Baby Peggy was born Peggy-Jean Montgomery on October 29, 1918 in Merced California to Marian and Jack Montgomery.
Her father, Jack Montgomery was a cowboy for several years all over the western states. He ended up in the movies as a stuntman and extra driving stagecoaches. He also served as Tom Mix's stunt double.
Baby Peggy was discovered while visiting the Century Studios lot on Sunset Boulevard with her mother when she was a mere 19 months old. Impressed by Peggy's well-behaved demeanor and willingness to follow directions, director Fred Fishbach hired her to appear in a series of short films with Century's canine star, Brownie the Wonder Dog.
Baby Peggy made her debut in Her Circus Man (1921) at the age of 3.
She went on to appear in nearly 150 shorts between 1920 and 1923 and nine full feature films.
Baby Peggy appeared in such shorts as On With The Show (1921), Playmates (1921), Brownie's Baby Doll (1921), Get Rich Quick Peggy (1921), Circus Clowns (1922), The Kid Reporter (1923), Little Red Riding Hood (1922), Peggy Behave (1922), The Darling of New York (1923), Hansel and Gretel (1923) and Jack and The Beanstalk (1924).
The vast majority of Baby Peggy's films have not survived and records related to their production have been lost.
A handful of Baby Peggy shorts, including Playmates (1921), Miles of Smiles (1923), and Sweetie (1923) have been discovered and preserved in film archives around the world, including the Museum of Modern Art in New York City.
Her first full length film was Penrod (1922).
Her full length films The Family Secret, April Fool (1926), Capatin January (1924) and Helen's Babies (1924) have also survived and have been restored.
Many of Baby Peggy's popular comedies were parodies of movies that grown-up stars had made, and she delightfully imitated such legends as Rudolph Valentino, Mary Pickford, Mae Murray and Pola Negri.

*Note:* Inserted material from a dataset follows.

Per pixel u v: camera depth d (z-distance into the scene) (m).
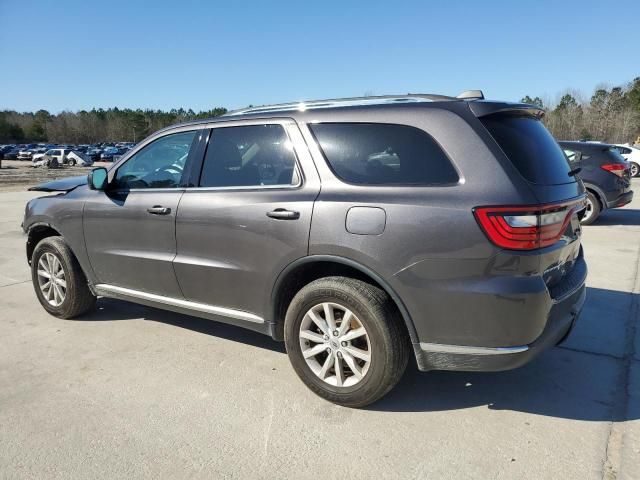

Baby Peggy's film career abruptly ended in 1925 when her father had a falling out with Sol Lesser over her salary and cancelled her contract. From 1925 to 1929, Peggy enjoyed a successful career as a vaudeville performer.
Baby Peggy reportedly made at least two million dollars in her early career but her parents' bad management and free spending left her in poverty. This resulted in several nervous breakdowns in young adulthood.
At the age of seventeen, trying to escape the film industry and her parents' plans for her life, Baby Peggy ran away from home and rented an apartment with her sister Louise. She married actor Gordon Ayres in 1938, but the union was not a happy one. She divorced Ayres in 1948 and married Bob Cary (sometimes listed as Bob Carey) in 1954. They are still married today.
She adopted the name Diana Serra Cary and is now a publisher, historian and author. Her books included "What Ever Happened to Baby Peggy: The Autobiography of Hollywood's Pioneer Child Star" and "Jackie Coogan: The World's Boy King: A Biography of Hollywood's Legendary Child Star."
She has also advocated reforms in child performer protection laws, most recently as a member of the organization A Minor Consideration. As a toddler she worked eight hours a day, six days a week. She was generally required to perform her own stunts, which included being held underwater in the ocean until she fainted in Sea Shores Shapes (1921) and escaping alone from a burning room in The Darling of New York (1923).